Israelis prefer Israeli-made black coffee to European espresso
Coffee is highly valued in Israel, and Israelis consume it in a variety of forms, including a morning cup, coffee at dinner, and coffee outdoors. A survey conducted by Landwer Coffee prior to Israel’s 74th Independence Day revealed that 59 percent of respondents prefered black coffee to espresso (41 percent ).

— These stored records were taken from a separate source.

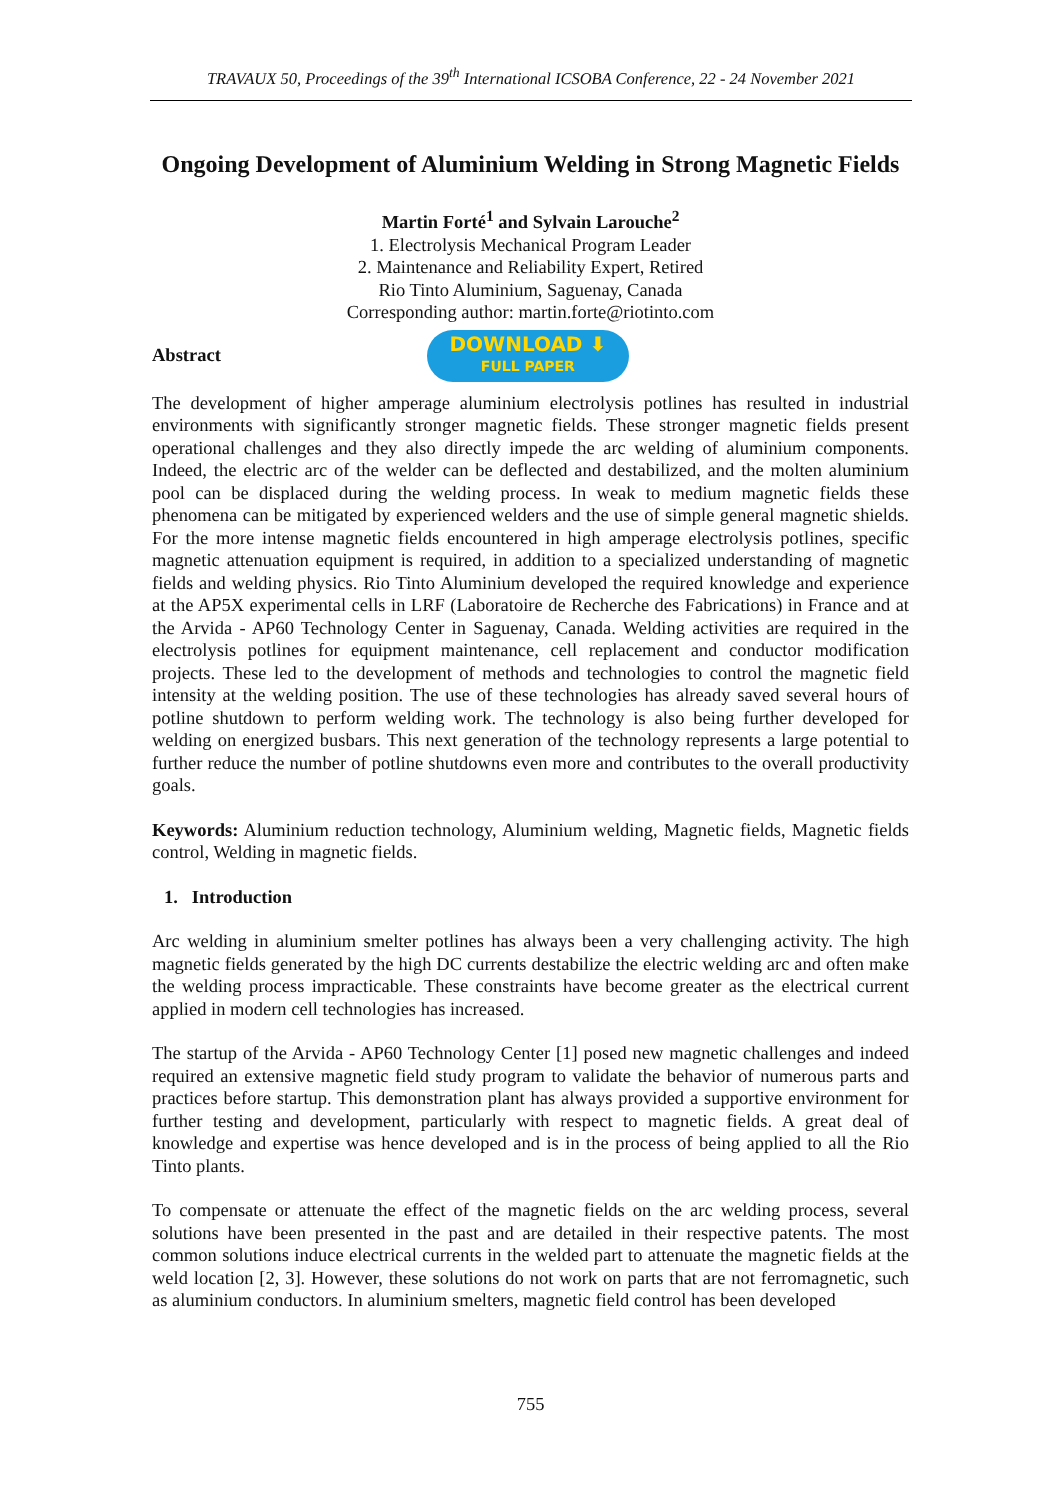TRAVAUX 50, Proceedings of the 39<sup>th</sup> International ICSOBA Conference, 22 - 24 November 2021
Ongoing Development of Aluminium Welding in Strong Magnetic Fields
Martin Forté<sup>1</sup> and Sylvain Larouche<sup>2</sup>
1. Electrolysis Mechanical Program Leader
2. Maintenance and Reliability Expert, Retired
Rio Tinto Aluminium, Saguenay, Canada
Corresponding author: martin.forte@riotinto.com
Abstract
DOWNLOAD ⬇
FULL PAPER
The development of higher amperage aluminium electrolysis potlines has resulted in industrial environments with significantly stronger magnetic fields. These stronger magnetic fields present operational challenges and they also directly impede the arc welding of aluminium components. Indeed, the electric arc of the welder can be deflected and destabilized, and the molten aluminium pool can be displaced during the welding process. In weak to medium magnetic fields these phenomena can be mitigated by experienced welders and the use of simple general magnetic shields. For the more intense magnetic fields encountered in high amperage electrolysis potlines, specific magnetic attenuation equipment is required, in addition to a specialized understanding of magnetic fields and welding physics. Rio Tinto Aluminium developed the required knowledge and experience at the AP5X experimental cells in LRF (Laboratoire de Recherche des Fabrications) in France and at the Arvida - AP60 Technology Center in Saguenay, Canada. Welding activities are required in the electrolysis potlines for equipment maintenance, cell replacement and conductor modification projects. These led to the development of methods and technologies to control the magnetic field intensity at the welding position. The use of these technologies has already saved several hours of potline shutdown to perform welding work. The technology is also being further developed for welding on energized busbars. This next generation of the technology represents a large potential to further reduce the number of potline shutdowns even more and contributes to the overall productivity goals.
Keywords: Aluminium reduction technology, Aluminium welding, Magnetic fields, Magnetic fields control, Welding in magnetic fields.
1. Introduction
Arc welding in aluminium smelter potlines has always been a very challenging activity. The high magnetic fields generated by the high DC currents destabilize the electric welding arc and often make the welding process impracticable. These constraints have become greater as the electrical current applied in modern cell technologies has increased.
The startup of the Arvida - AP60 Technology Center [1] posed new magnetic challenges and indeed required an extensive magnetic field study program to validate the behavior of numerous parts and practices before startup. This demonstration plant has always provided a supportive environment for further testing and development, particularly with respect to magnetic fields. A great deal of knowledge and expertise was hence developed and is in the process of being applied to all the Rio Tinto plants.
To compensate or attenuate the effect of the magnetic fields on the arc welding process, several solutions have been presented in the past and are detailed in their respective patents. The most common solutions induce electrical currents in the welded part to attenuate the magnetic fields at the weld location [2, 3]. However, these solutions do not work on parts that are not ferromagnetic, such as aluminium conductors. In aluminium smelters, magnetic field control has been developed
755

In addition, 66 percent of Israelis consume 1 to 3 cups of coffee per day on average, compared to 34 percent who consume more than 4 cups per day on average. According to the results of this survey, contrary to popular belief in Israel, Israelis do not favour gourmet coffee beans imported from abroad. Sixty-seven percent of respondents prefer Israeli coffee, such as the ubiquitous “Elite” instant coffee, to foreign coffee brands or beans.

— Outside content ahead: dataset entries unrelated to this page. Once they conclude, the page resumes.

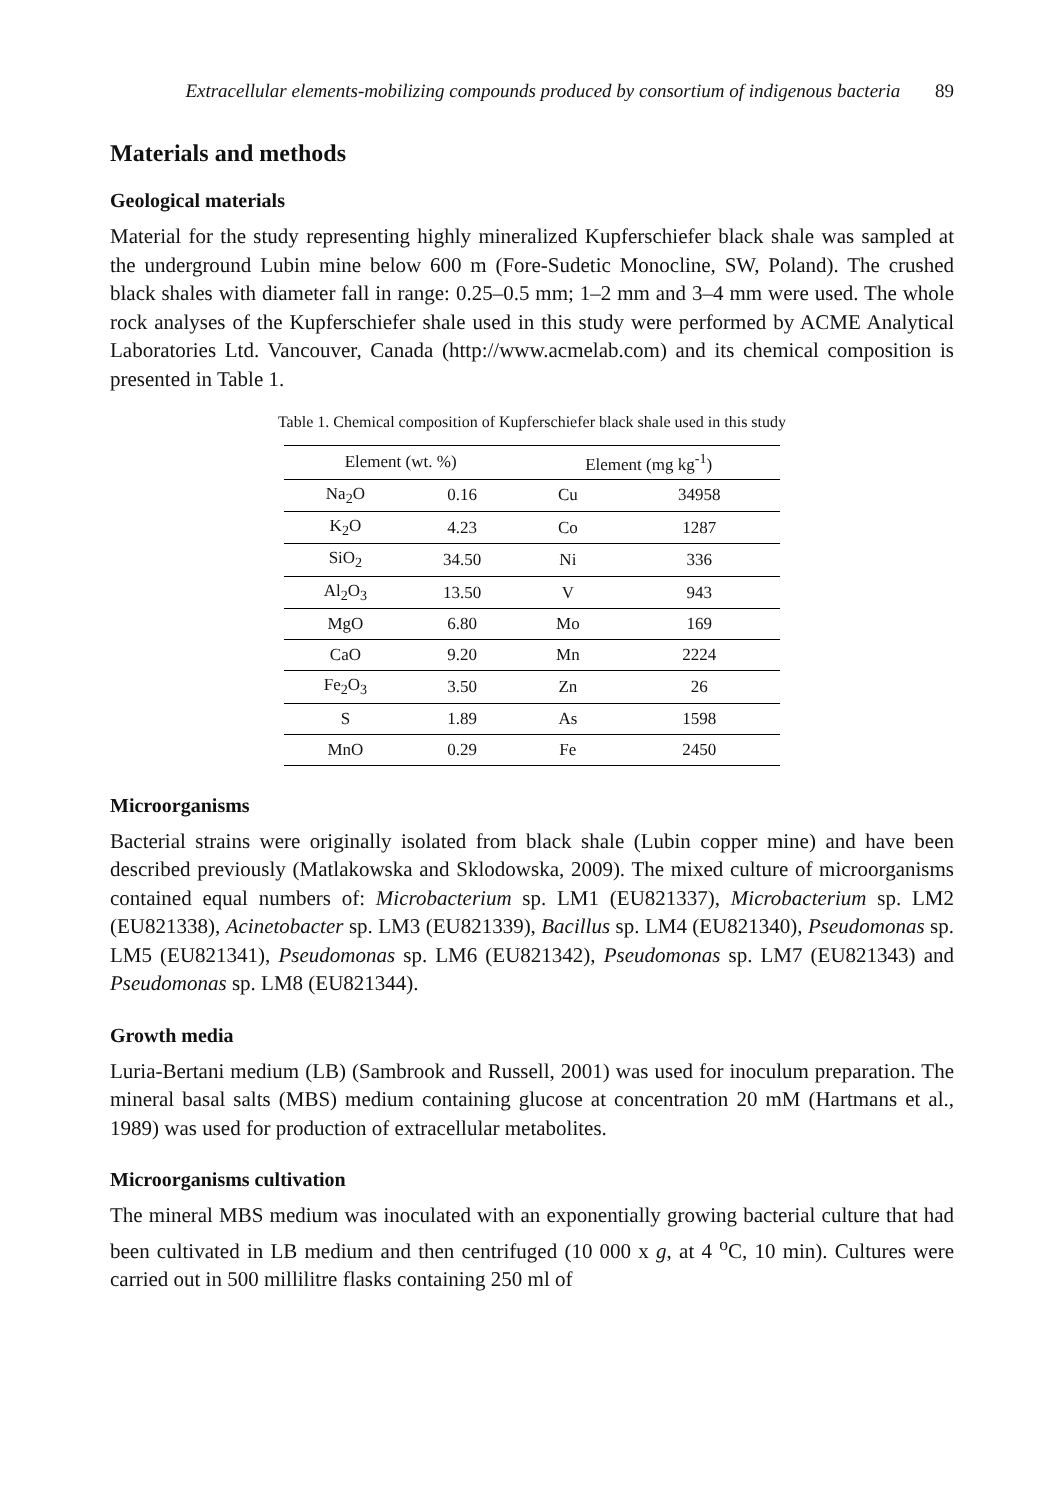Extracellular elements-mobilizing compounds produced by consortium of indigenous bacteria 89
Materials and methods
Geological materials
Material for the study representing highly mineralized Kupferschiefer black shale was sampled at the underground Lubin mine below 600 m (Fore-Sudetic Monocline, SW, Poland). The crushed black shales with diameter fall in range: 0.25–0.5 mm; 1–2 mm and 3–4 mm were used. The whole rock analyses of the Kupferschiefer shale used in this study were performed by ACME Analytical Laboratories Ltd. Vancouver, Canada (http://www.acmelab.com) and its chemical composition is presented in Table 1.
Table 1. Chemical composition of Kupferschiefer black shale used in this study
| Element (wt. %) | | Element (mg kg<sup>-1</sup>) | |
| --- | --- | --- | --- |
| Na<sub>2</sub>O | 0.16 | Cu | 34958 |
| K<sub>2</sub>O | 4.23 | Co | 1287 |
| SiO<sub>2</sub> | 34.50 | Ni | 336 |
| Al<sub>2</sub>O<sub>3</sub> | 13.50 | V | 943 |
| MgO | 6.80 | Mo | 169 |
| CaO | 9.20 | Mn | 2224 |
| Fe<sub>2</sub>O<sub>3</sub> | 3.50 | Zn | 26 |
| S | 1.89 | As | 1598 |
| MnO | 0.29 | Fe | 2450 |
Microorganisms
Bacterial strains were originally isolated from black shale (Lubin copper mine) and have been described previously (Matlakowska and Sklodowska, 2009). The mixed culture of microorganisms contained equal numbers of: Microbacterium sp. LM1 (EU821337), Microbacterium sp. LM2 (EU821338), Acinetobacter sp. LM3 (EU821339), Bacillus sp. LM4 (EU821340), Pseudomonas sp. LM5 (EU821341), Pseudomonas sp. LM6 (EU821342), Pseudomonas sp. LM7 (EU821343) and Pseudomonas sp. LM8 (EU821344).
Growth media
Luria-Bertani medium (LB) (Sambrook and Russell, 2001) was used for inoculum preparation. The mineral basal salts (MBS) medium containing glucose at concentration 20 mM (Hartmans et al., 1989) was used for production of extracellular metabolites.
Microorganisms cultivation
The mineral MBS medium was inoculated with an exponentially growing bacterial culture that had been cultivated in LB medium and then centrifuged (10 000 x g, at 4 <sup>o</sup>C, 10 min). Cultures were carried out in 500 millilitre flasks containing 250 ml of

In certain circles, traditional Turkish coffee – unfiltered brown ground coffee – has been rebranded as “Israeli coffee.” In Israel, it is customary to drink coffee after meals, during work, and – perhaps most notably – on outdoor excursions such as army work or camping.
Landwer Coffee, who commissioned the survey, also provided guidelines for preparing the ideal cup of black coffee. To preserve texture, it is recommended to pour the coffee grounds before the water. Additionally, Landwer recommends adding sugar after the coffee has been prepared, as adding sugar to the ground coffee mixture can cause the ground coffee beans to caramelise. Lastly, according to Landwer, the darker the coffee, the more bitter the flavour; therefore, one should add as much coffee as desired.
Landwer Coffee is the largest coffee roaster in Israel. Founded in 1919 in Germany, Moshe Landwer fled Nazi Germany in 1933 to open the company’s first cafe on Rabin Square in Tel Aviv. Landwer Cafe currently has over 80 locations throughout Israel.